14 Ways to Lower COGS for Your Restaurant

Maintaining a continuous effort on lowering COGS is important for restaurants looking to increase their profitability over time.

Here are some strategies that a restaurant can use:

1. Monitor Inventory Carefully

The most important aspect of reducing COGS is to implement an effective inventory management strategy. 

Restaurants should closely track their ingredient usage and make sure they’re only purchasing what’s needed.  Keeping your inventory organized by categories helps to more accurately track items.

With strong inventory tracking processes, you can answer questions such as which ingredients are being wasted and which menu items are disproportionately driving up costs.  This helps to make more informed decisions around cost-efficiency improvements.

2. Compare Suppliers

Reducing the cost of ingredients should be a priority for every restaurant.

Start by comparing prices across vendors to find which provide the best deals. If two suppliers offer ingredients of similar quality, but one is less expensive than the other, it’s in your interest to choose the cheaper alternative.  

Inventory Management software can help track vendor prices over time, allowing you to analyze price trends and proactively identify vendors whose prices are getting too high. 

3. Negotiate With Suppliers

If you’re happy with the quality and reliability of a specific vendor but find their prices run high, you can tactfully negotiate with the vendor. 

Just be careful to keep the relationship positive.  You don’t want to nickel and dime your vendors for every single item if you’re generally happy with their overall service. 

4. Investigate Local and Seasonal Sourcing

Using locally sourced ingredients can not only save costs but also improve the freshness and quality of your ingredients. 

For instance, purchasing local tomatoes during the summer months would ensure peak quality of the ingredient and reduce costs by taking advantage of a seasonal discount.

5. Buy In Bulk

Whenever possible, it’s smart to purchase ingredients in bulk so that you can secure better pricing. 

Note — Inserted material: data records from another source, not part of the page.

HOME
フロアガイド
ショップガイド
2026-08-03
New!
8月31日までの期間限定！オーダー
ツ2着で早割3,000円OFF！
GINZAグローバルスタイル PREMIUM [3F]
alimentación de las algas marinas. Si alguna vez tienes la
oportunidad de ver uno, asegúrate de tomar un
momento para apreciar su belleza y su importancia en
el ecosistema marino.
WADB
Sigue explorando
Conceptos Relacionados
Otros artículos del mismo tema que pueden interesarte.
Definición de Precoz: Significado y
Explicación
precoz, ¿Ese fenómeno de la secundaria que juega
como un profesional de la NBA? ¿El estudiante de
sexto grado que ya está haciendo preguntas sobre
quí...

Ordering bulk quantities allows you to take advantage of volume discounts and opens up space for more negotiation on pricing.

Buying in bulk can also reduce the frequency of orders needed, which simplifies inventory management and potentially lowers shipping costs.

6. Reduce Waste

Food waste can significantly contribute to a restaurant’s COGS.  

The best way to reduce food waste is to implement a robust inventory management system.  

Careful inventory management lets restaurants detect ingredients that have high amounts of spoilage and reduce purchase quantities of those ingredients.

You can also employ tactics such as using leftover ingredients in certain recipes.  For instance, lightly wilted vegetables are perfect for making vegetable stock.

A chef reducing waste by using leftover ingredients

7. Reduce Employee Theft

Employee theft is another factor that can contribute to inflated COGS.

Restaurants can reduce theft by employing strict inventory controls, including regular inventory audits and keeping detailed inventory records to help identify discrepancies. 

You might also install security cameras or limit employee access to high value items that are most likely to be stolen. 

8. Reduce Menu Complexity

Complex menus with too many ingredients makes inventory management a challenge.

Limiting the number of complex dishes that need special ingredients can help to simplify your inventory needs and streamline the process.

9. Portion Control

Standardizing portion sizes helps ensure uniform use of ingredients in your recipes, which leads to a consistent food cost per dish.  

This approach prevents overuse of ingredients on any single plate, making food costs more predictable.

By knowing exactly how much of each ingredient goes into a dish, restaurants can accurately forecast their inventory needs and set menu prices effectively to ensure profitability.

10. Cross-Utilize Ingredients

Design menu items to use the same ingredients in multiple dishes, reducing the variety of ingredients needed.

With this strategy, restaurants can make sure that perishable goods are used efficiently before they spoil, which reduces waste.

It also simplifies the inventory tracking and ordering processes, reducing the chances of over-ordering stock.

11. Substitute Less Expensive Ingredients

Always be on the lookout for less expensive ingredients that you can use as alternatives.

Perhaps you can replace asparagus with green beans as the side for your halibut recipe.  The green beans might be more cost effective yet still offer guests a similar dining experience.

12. Track Food Cost Percentage

Food cost percentage is calculated by dividing the cost of goods sold by the revenue generated from those goods.  Restaurants should track this metric for each of their menu items.

The formula for food cost percentage is:

Food Cost Percentage = (Cost of Goods Sold / Revenue) × 100

Tracking this metric benefits restaurants in the following ways:

  • Identifies Cost Overruns: Regular tracking allows restaurants to find where they might be overspending on ingredients.
  • Informs Pricing Decisions: Understanding the food cost percentage helps in setting appropriate menu prices that cover costs and remain profitable.
  • Highlights Waste Issues: A high food cost percentage can indicate problems like over-portioning, spoilage, or waste.
  • Facilitates Menu Optimization: By analyzing the food cost percentage of individual menu items, restaurants can decide which dishes to modify or remove from their menus to maintain a healthy margin.

13. Regularly Implement Menu Engineering

Menu engineering is the process of analyzing the popularity and profitability of menu items so that you can make adjustments to your menu to improve its profitability.  

This process will guide you to replace low-selling dishes with more popular ones and position them on your menu to sell more of the items that make the most profit.

Menu engineering should be conducted regularly so that you’re always improving your menu’s profitability.

A Chart Showing the Menu Engineering Matrix

14. Use Technology

Modern restaurant software can lower a restaurant’s COGS in a number of ways:

  • Inventory Management Software: This software helps ensure that ingredients are used efficiently by automating the tracking of stock levels and ordering.  
  • POS Systems: Integrated POS (Point-of-sale) systems offer the ability to analyze sales data in real-time, helping to identify the best-selling items and adjust inventory and menu offerings to optimize sales.
  • Recipe Costing Software: This software calculates the exact cost of dishes, which helps drive menu pricing decisions to lead to more profitable margins.